─── Record excerpts ───

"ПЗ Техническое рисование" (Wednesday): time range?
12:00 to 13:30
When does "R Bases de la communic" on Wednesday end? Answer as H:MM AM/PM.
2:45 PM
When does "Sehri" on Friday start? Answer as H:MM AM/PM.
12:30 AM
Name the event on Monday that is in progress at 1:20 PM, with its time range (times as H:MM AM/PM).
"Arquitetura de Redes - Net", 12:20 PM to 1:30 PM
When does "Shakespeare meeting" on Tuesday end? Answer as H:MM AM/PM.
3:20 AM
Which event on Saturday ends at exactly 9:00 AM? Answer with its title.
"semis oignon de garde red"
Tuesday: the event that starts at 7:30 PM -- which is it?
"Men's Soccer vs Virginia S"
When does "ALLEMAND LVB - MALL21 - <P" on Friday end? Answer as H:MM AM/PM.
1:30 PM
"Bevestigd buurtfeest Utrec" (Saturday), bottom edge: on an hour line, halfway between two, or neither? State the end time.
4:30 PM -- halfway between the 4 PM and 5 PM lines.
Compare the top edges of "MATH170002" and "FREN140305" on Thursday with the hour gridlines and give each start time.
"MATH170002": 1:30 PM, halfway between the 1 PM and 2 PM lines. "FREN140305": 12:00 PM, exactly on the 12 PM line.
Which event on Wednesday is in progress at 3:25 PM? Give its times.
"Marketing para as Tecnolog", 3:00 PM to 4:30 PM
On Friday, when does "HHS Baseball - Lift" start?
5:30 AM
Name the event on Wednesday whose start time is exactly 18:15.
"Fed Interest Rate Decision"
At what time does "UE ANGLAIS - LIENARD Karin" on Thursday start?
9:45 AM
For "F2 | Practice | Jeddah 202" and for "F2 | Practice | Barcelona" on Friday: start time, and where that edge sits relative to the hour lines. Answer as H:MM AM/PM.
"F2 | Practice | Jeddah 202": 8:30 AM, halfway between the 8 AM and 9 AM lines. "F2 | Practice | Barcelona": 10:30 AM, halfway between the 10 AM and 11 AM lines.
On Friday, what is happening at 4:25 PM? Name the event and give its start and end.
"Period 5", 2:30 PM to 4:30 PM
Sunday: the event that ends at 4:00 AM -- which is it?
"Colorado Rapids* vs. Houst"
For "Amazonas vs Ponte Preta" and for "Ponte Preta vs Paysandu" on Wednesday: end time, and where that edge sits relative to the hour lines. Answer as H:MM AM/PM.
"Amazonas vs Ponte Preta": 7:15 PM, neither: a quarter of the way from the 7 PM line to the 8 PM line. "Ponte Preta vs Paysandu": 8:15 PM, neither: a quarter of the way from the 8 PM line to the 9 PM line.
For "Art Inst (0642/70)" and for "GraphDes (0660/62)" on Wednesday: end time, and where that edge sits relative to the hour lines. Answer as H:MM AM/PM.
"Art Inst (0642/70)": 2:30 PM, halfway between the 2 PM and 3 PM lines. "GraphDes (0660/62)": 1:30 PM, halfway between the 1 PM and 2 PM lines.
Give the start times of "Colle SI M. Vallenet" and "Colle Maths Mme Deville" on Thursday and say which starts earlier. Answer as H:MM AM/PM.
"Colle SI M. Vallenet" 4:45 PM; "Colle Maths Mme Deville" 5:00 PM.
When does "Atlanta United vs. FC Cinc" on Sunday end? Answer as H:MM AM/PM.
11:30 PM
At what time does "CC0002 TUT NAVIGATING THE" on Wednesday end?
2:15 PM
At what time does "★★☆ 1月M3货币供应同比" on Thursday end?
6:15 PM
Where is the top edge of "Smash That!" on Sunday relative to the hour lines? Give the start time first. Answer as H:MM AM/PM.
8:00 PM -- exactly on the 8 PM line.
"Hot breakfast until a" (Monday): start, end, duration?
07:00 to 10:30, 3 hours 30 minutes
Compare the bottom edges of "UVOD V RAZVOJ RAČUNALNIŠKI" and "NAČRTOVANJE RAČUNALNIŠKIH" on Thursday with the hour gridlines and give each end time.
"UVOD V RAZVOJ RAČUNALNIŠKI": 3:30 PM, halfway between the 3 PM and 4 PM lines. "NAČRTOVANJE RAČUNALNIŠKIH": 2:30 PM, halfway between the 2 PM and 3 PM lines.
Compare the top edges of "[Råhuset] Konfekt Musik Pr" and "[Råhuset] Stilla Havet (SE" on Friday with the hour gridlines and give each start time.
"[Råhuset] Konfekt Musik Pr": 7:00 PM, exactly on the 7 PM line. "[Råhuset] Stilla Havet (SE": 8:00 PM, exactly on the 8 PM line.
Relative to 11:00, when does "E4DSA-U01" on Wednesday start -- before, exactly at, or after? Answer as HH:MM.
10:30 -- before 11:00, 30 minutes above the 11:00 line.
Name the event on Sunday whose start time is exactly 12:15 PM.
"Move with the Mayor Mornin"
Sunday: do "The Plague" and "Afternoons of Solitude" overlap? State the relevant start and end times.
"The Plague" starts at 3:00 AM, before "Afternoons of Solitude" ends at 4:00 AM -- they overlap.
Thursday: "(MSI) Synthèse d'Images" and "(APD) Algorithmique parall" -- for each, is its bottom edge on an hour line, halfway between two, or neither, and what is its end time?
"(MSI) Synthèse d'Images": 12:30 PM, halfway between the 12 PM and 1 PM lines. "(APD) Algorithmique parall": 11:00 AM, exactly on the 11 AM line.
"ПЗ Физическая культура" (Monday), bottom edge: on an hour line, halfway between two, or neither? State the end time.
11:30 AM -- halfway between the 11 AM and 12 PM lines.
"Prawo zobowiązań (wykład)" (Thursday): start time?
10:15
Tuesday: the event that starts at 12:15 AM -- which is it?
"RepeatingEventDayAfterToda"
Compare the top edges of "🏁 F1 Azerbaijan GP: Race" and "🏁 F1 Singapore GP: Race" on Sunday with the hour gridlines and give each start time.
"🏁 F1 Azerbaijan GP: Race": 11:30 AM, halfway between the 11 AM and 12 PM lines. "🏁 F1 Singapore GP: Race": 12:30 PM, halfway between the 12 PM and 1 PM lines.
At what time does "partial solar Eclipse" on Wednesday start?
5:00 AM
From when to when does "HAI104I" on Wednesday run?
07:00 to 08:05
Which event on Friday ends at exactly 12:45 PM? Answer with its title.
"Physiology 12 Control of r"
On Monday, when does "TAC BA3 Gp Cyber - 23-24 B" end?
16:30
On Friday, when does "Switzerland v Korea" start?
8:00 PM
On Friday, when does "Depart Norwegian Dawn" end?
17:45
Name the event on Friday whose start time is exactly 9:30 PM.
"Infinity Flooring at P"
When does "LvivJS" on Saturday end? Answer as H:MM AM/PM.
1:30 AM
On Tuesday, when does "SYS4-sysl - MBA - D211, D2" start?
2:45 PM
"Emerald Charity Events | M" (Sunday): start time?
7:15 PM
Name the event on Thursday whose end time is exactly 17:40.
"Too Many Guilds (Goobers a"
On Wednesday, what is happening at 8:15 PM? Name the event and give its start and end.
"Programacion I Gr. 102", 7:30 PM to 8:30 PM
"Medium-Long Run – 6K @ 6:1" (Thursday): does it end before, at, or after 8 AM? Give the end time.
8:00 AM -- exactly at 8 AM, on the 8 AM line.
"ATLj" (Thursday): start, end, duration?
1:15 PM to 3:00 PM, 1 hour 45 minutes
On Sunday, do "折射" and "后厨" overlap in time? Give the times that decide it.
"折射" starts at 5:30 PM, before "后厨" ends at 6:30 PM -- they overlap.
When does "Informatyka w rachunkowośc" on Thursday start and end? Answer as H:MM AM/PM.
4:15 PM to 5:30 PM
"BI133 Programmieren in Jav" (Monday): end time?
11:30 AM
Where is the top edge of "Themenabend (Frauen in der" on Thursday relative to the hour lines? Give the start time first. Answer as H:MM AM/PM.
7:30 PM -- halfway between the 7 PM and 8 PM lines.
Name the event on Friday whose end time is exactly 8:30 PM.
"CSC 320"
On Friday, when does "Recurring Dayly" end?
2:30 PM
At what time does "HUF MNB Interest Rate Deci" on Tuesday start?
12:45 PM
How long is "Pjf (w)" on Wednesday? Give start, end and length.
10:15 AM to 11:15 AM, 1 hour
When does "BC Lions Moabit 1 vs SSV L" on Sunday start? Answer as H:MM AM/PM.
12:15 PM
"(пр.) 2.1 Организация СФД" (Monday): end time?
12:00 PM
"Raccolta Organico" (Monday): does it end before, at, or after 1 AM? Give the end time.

───

# [Written problem]
In the stretch from the line containing "on Tuesday start?" through the end of the material, swap "Monday" for "Thursday". Write out those lines again with nothing else changed.

# [Answer for the task]
At what time does "HUF MNB Interest Rate Deci" on Tuesday start?
12:45 PM
How long is "Pjf (w)" on Wednesday? Give start, end and length.
10:15 AM to 11:15 AM, 1 hour
When does "BC Lions Moabit 1 vs SSV L" on Sunday start? Answer as H:MM AM/PM.
12:15 PM
"(пр.) 2.1 Организация СФД" (Thursday): end time?
12:00 PM
"Raccolta Organico" (Thursday): does it end before, at, or after 1 AM? Give the end time.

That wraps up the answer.